The punchline is just that if you do want to see explicit differential forms in a synthetic treatment (as opposed to just knowing that for every stable type $E$ the types $\overline{\flat}E$ and $\overline{ʃ} E$ behave like those of closed and co-closed $E$-valued differential forms, respectively ) then there are these two options:
axiomatize $D^1$ via a Kock-Lawvere axiom scheme and proceed in the established fashion – this works but is not elegant,
pass to solid cohesion, require that there is an object $\mathbb{R}^{0 \vert 1}$ such that the “rheonomy modality” $Rh$ is $\mathbb{R}^{0\vert 1}$-localization and then obtain the full de Rham complex in one go as
$\Omega^\bullet(-) \;\coloneqq\; \mathbb{R}^{ \left( (-)^{\mathbb{R}^{0\vert 1}} \right)}$I am not saying that you should do (either of) this. On the contrary, I have been advocating all along the perspective that it is not urgent to consider a synthetic axiomatization of exactly the standard differential forms if we already have the “general differential forms” $\overline{\flat} E$ and $\overline{ʃ} E$.
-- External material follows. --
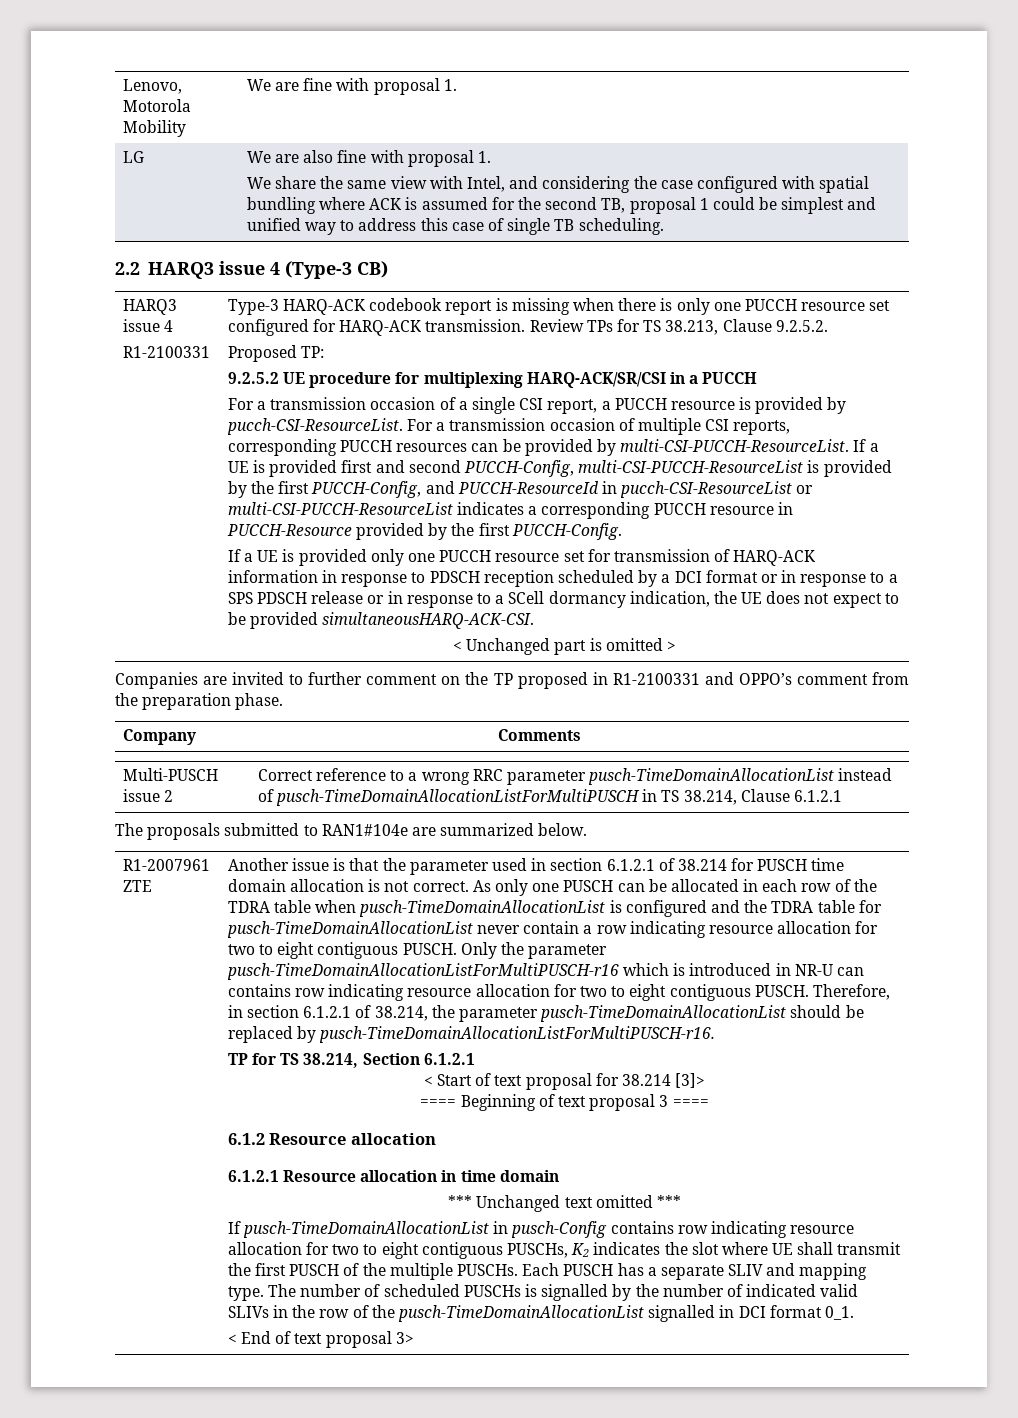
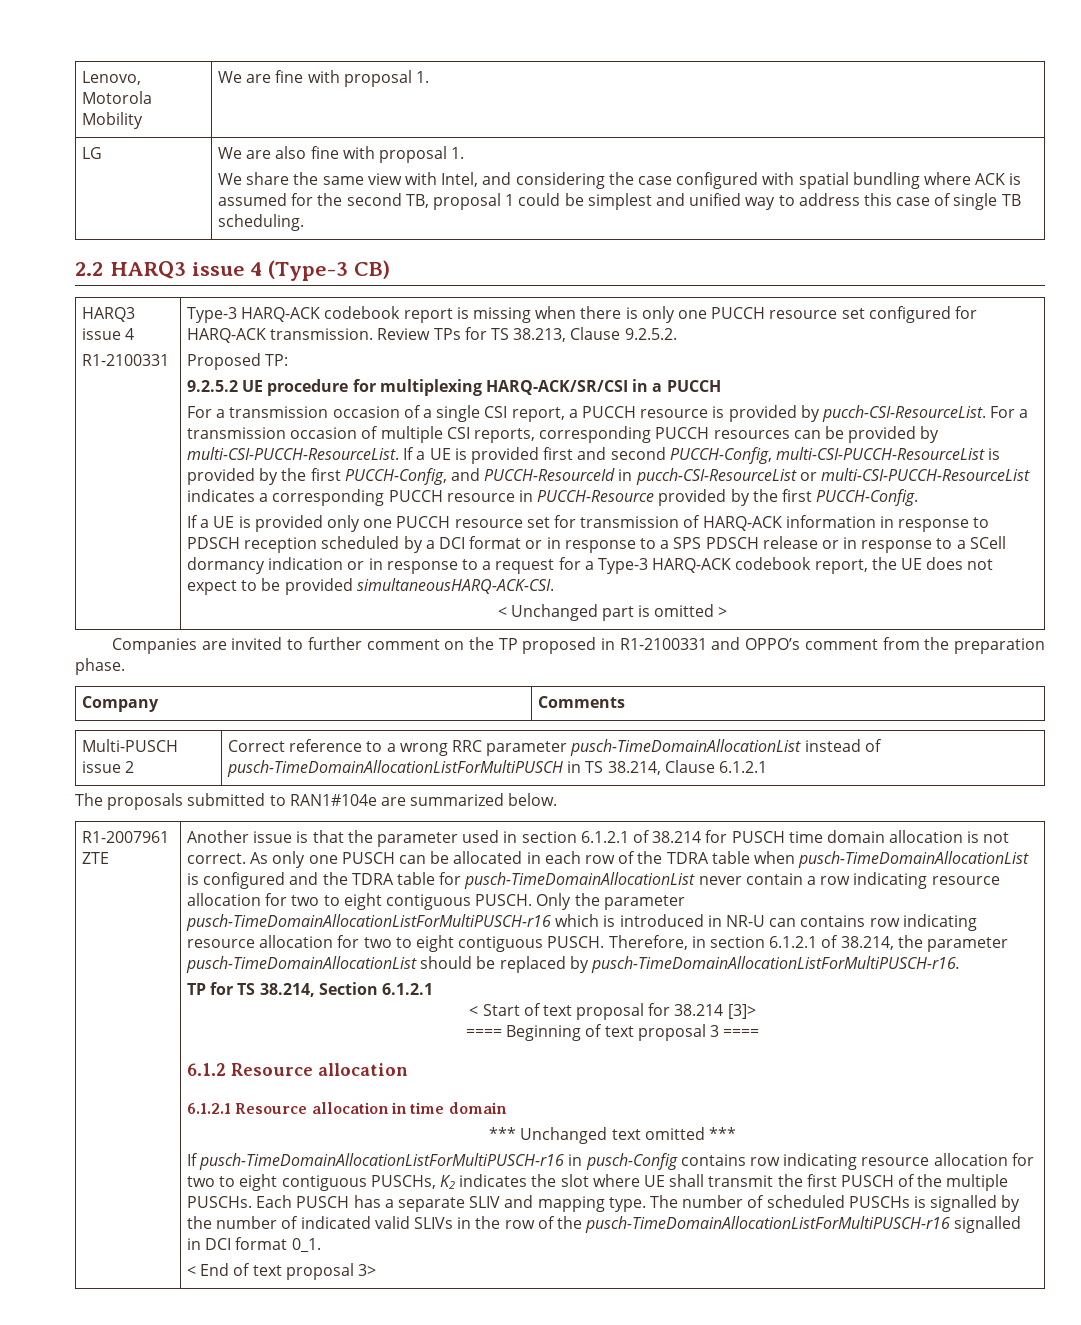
[629,591,710,607] indication, -> [268,557,868,574] indication or in response to a request for a Type-3 HARQ-ACK codebook report,
[243,1221,490,1238] pusch-TimeDomainAllocationList -> [199,1153,565,1170] pusch-TimeDomainAllocationListForMultiPUSCH-r16
[397,1305,644,1322] pusch-TimeDomainAllocationList -> [585,1216,951,1233] pusch-TimeDomainAllocationListForMultiPUSCH-r16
This is maybe analogous to the story of Euclid’s synthetic axioms: There it is not too urgent to impose the parallel postulate, even if classical experience seems to suggest otherwise. On the contrary, it is useful to first prove things in more generality and only consider the axiom later.
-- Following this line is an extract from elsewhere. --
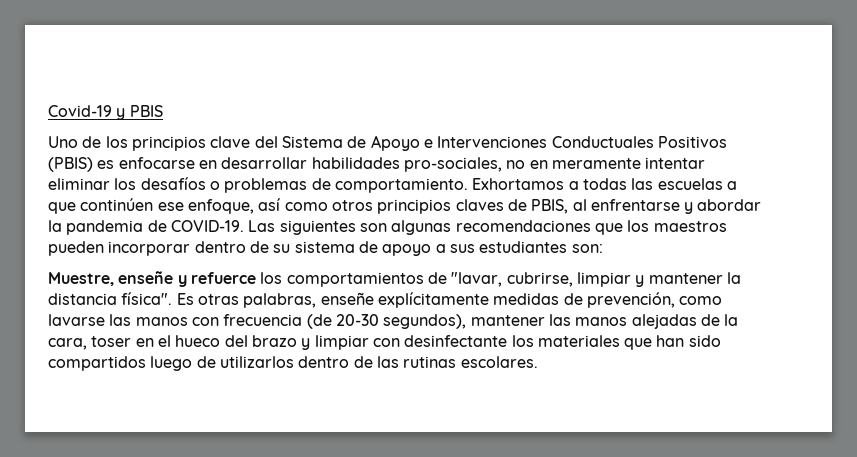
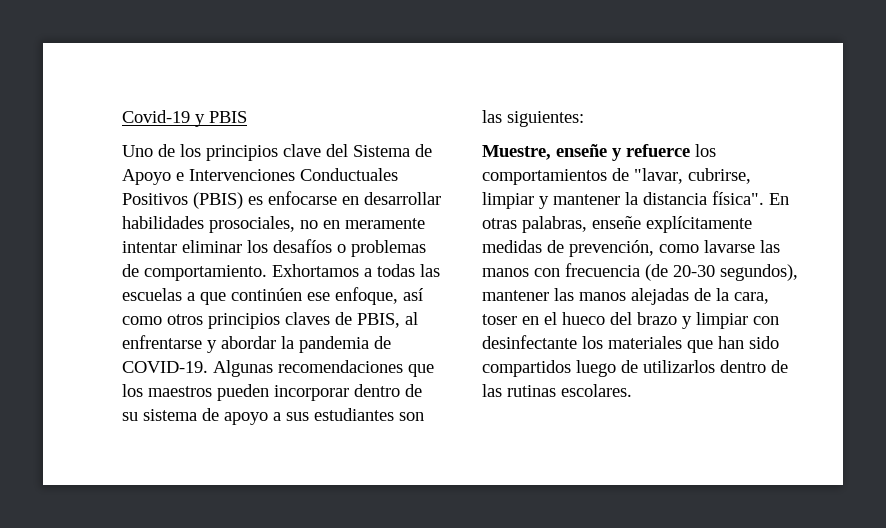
[403,157,502,172] pro-sociales, -> [209,216,295,233] prosociales,
[248,220,452,235] Las siguientes son algunas -> [213,360,273,377] Algunas
[571,244,603,253] son: -> [399,412,424,421] [482,110,584,127] son las siguientes:
[176,293,194,305] Es -> [769,193,789,205] En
Are either (1) or (2) an instance of $\overline{\flat}E$ or $\overline{ʃ} E$ (when restricted to closed or co-closed forms)? I mean, I presume so in the model, but is it provable synthetically that they are?
Sorry, but what do $\overline{\flat}E$ and $\overline{ʃ} E$ mean here?
For a comonadic modality
$\overline{\Box} X \coloneqq cofib(\Box X \to X).$(See Definition 2.2.14 of dcct.)
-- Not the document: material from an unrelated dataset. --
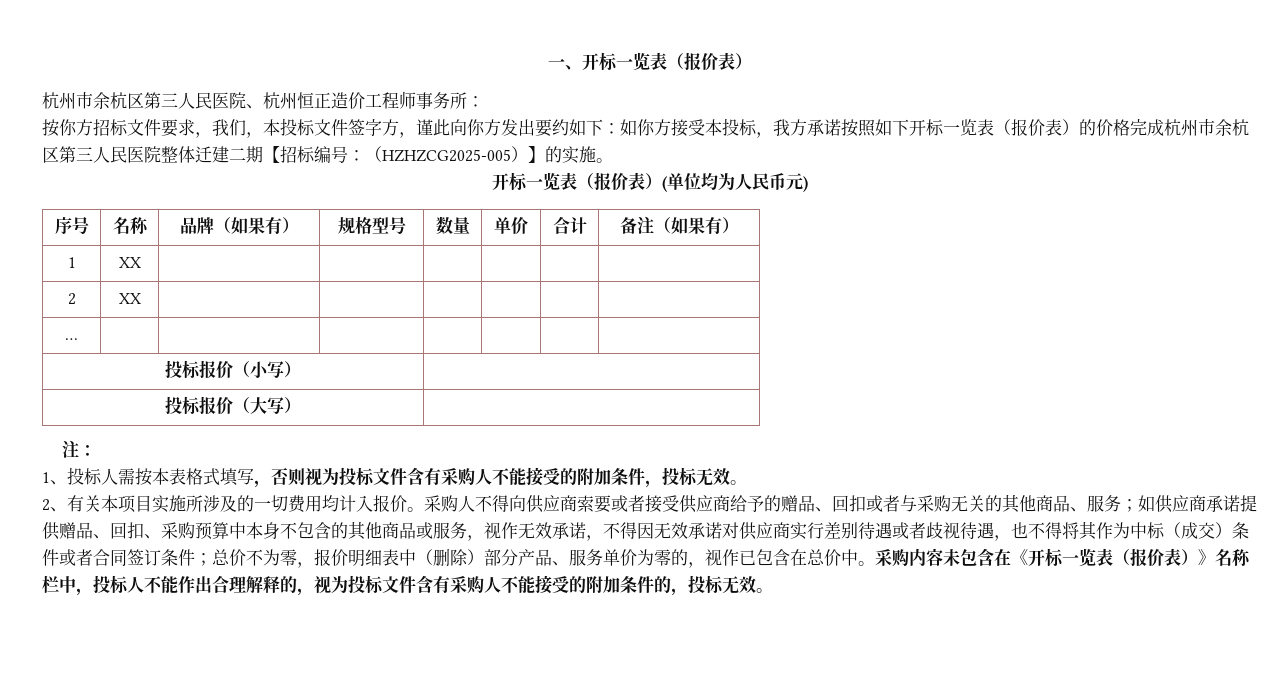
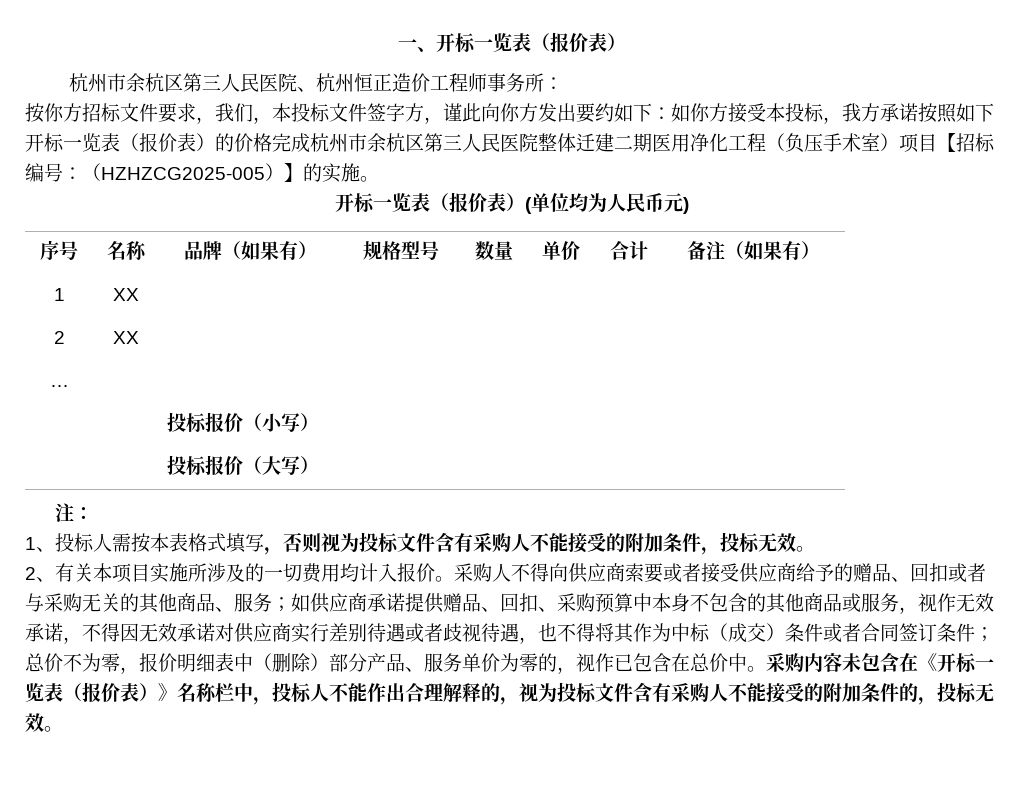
(263, 154) none -> [652,133,937,153] 医用净化工程（负压手术室）项目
For a monadic one, it’s the fiber of the unit, though I’m not sure this is made explicit anywhere. It appears in the differential cohomology diagram in Proposition 2.2.17 at the same point in dcct.
Notation is certainly not consistent across nLab.
is it provable synthetically that they are?
I haven’t tried. That would certainly be a worthwhile question to look into.
The key step in the proof would presumeably not be so much concerned with the nature of the differential forms as such, but with the interalization of the Dold-Kan corespondence: One will need way to turn a chain complex of stable types into a stable type and show that this construction behaves properly.
Once this is established the remainder should be immediate.
what do $\overline{\flat}E$ and $\overline{ʃ} E$ mean here?
Sorry, my bad. Yes, as David says, I am using this sometimes to denote the homotopy (co-)fiber of the (co-)unit of the given (co-)monad. (Def. 2.7 in arXiv:1402.7041 or def. 0.13 here).
And the statement which I was referring to, that for a stable cohesive type $E$ the types $\overline{\flat}E$ and $\overline{ʃ} E$ have the interpretation of the (co-)closed $E$-valued differential forms is discussed in some detail at differential cohomology diagram. Unfortunately, there I write instead ${\flat}_{dR} E$ and ${ʃ}_{dR} E$ for these (co-)fibers.
Since we don’t have an official definition for monads, can we just imitate def 0.13:
The negative of a comonadic moment $\Box$ is what remains after taking away the piece of pure $\Box$-quality, hence is the cofiber (nlab) of the counit map:
$\overline{\Box}(X) \coloneqq cofib(\Box X \to X) \,.$
So how about this?
The negative of a monadic moment $\bigcirc$ is what results from quotienting out the pure $\bigcirc$-quality, hence is the fiber (nlab) of the unit map:
$\overline{\bigcirc}(X) \coloneqq fib(X \to \bigcirc X) \,.$
Yes. Maybe not “quotienting out” for the fiber. On the other hand if we do this on stable types, then the fiber of a morphism is of course also the cofiber of a shifted morphism.
Ok, so what could we have to parallel the comonadic “is what remains after taking away the piece of..” ? Or just drop it and have
The negative of a monadic moment $\bigcirc$ is the fiber (nlab) of the unit map…
Maybe we could say “co-quotient” for the fiber.
Ok, have put something in as Definition 0.17.
Re #79 and the superalgebra approach to the de Rham complex, I see that Buium uses this approach in arithmetic differential geometry. If you can see page 33 of his book, he points out that there is no de Rham calculus available, but he can then use the Lie superalgebra formalism.
Thanks for the alert. That’s really interesting.